Chevron: leading the way
In 2012, Chevron announced that the Pacific Santa Ana, a deepwater drillship built to the company’s specifications and the first ever designed with the capacity to perform DGD, had arrived in the Gulf of Mexico to work for Chevron under a five-year contract with a subsidiary of Pacific Drilling. It can drill in 12,000ft water depth, 40,000ft into the earth.

The ship is equipped with a DGD riser, a mud-lift pump-handling system, six mud pumps – three for drilling fluid and three for seawater – extensive fluid-management system enhancements and more than 72,000ft of DGD-related cables, with GE Oil & Gas’s MaxLift 1800 Pump at the heart of the system.

GE’s system works as follows.
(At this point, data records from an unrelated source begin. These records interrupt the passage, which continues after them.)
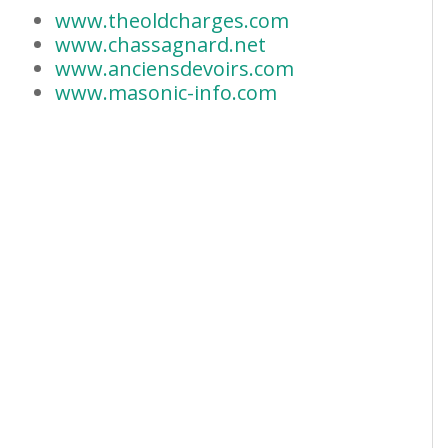
www.theoldcharges.com
www.chassagnard.net
www.anciensdevoirs.com
www.masonic-info.com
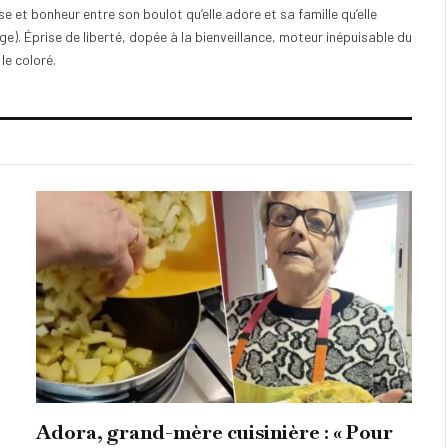
e et bonheur entre son boulot qu’elle adore et sa famille qu’elle
). Éprise de liberté, dopée à la bienveillance, moteur inépuisable du
 le coloré.
Adora, grand-mère cuisinière : « Pour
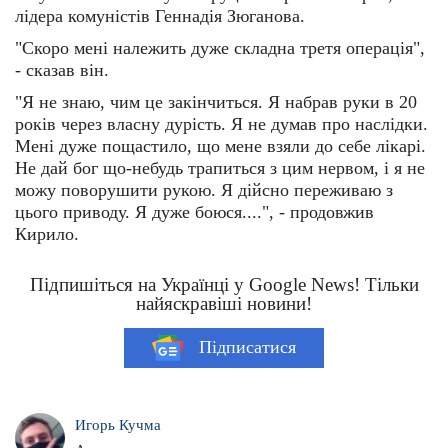
лідера комуністів Геннадія Зюганова.
"Скоро мені належить дуже складна третя операція",
- сказав він.
"Я не знаю, чим це закінчиться. Я набрав руки в 20
років через власну дурість. Я не думав про наслідки.
Мені дуже пощастило, що мене взяли до себе лікарі.
Не дай бог що-небудь трапиться з цим нервом, і я не
можу поворушити рукою. Я дійсно переживаю з
цього приводу. Я дуже боюся....", - продовжив
Кирило.
Підпишіться на Українці у Google News! Тільки
найяскравіші новини!
Підписатися
Игорь Кучма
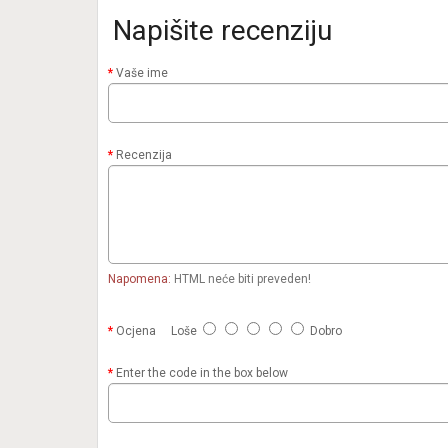
Napišite recenziju
Vaše ime
Recenzija
Napomena:
HTML neće biti preveden!
Ocjena
Loše
Dobro
Enter the code in the box below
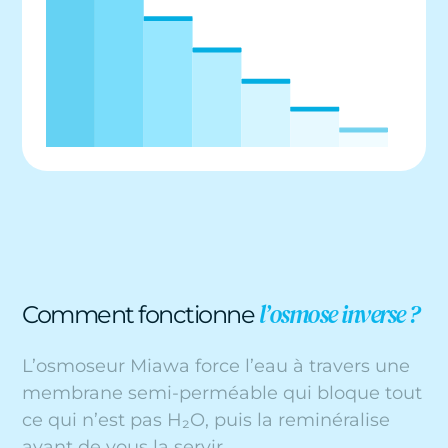
l’osmose inverse ?
Comment fonctionne
L’osmoseur Miawa force l’eau à travers une
membrane semi-perméable qui bloque tout
ce qui n’est pas H₂O, puis la reminéralise
avant de vous la servir.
To achieve a dual gradient, flow from a well being drilled is diverted to the MaxLift 1800 pump, which is located above the blow-out preventer and pumps the cuttings-laden mud back to the drilling vessel using an auxiliary line.

The riser is then filled with seawater-density fluid, so the reservoir ‘feels’ as if the rig is located on the seabed since the MaxLift pumps prevent the hydrostatic pressure of the mud from being transmitted back to the wellbore.

Clearly, the equipment on board the Pacific Santa Ana involved no small investment, but for George Kirkland, vice-chairman of Chevron Corporation, it was necessary to move the industry forward.

"Pacific Santa Ana will enable us to demonstrate dual-gradient drilling, which has the potential to change the way deepwater wells are drilled," he said. "This new process builds on our record of technology leadership in deep water."

The Pacific Sharav, which was delivered in May 2014 from Samsung Heavy Industries and is currently mobilising to the Gulf of Mexico where the rig will work again for Chevron under a five-year contract, is also DGD-capable, and has incorporated learnings and improvements from the Pacific Santa Ana.

DGD: the future of offshore drilling
Looking to the future, Cohen still believes there will be bumps along the way as the industry moves towards a point where DGD could become commonplace.

"A severe mistake could set the technology back years," he warns. "And this means that those involved must be extra vigilant and take the time necessary to develop the technology without mistakes."

Yet, there’s no doubt that DGD can make the previously undrillable, drillable, Cohen concludes. "As we push deeper into water and well depths, the number of undrillable wells will increase, so DGD represents the future for offshore drilling.

"I also believe that DGD improves safety; so as it becomes more accepted and we learn to use it, I think we will have a safer industry."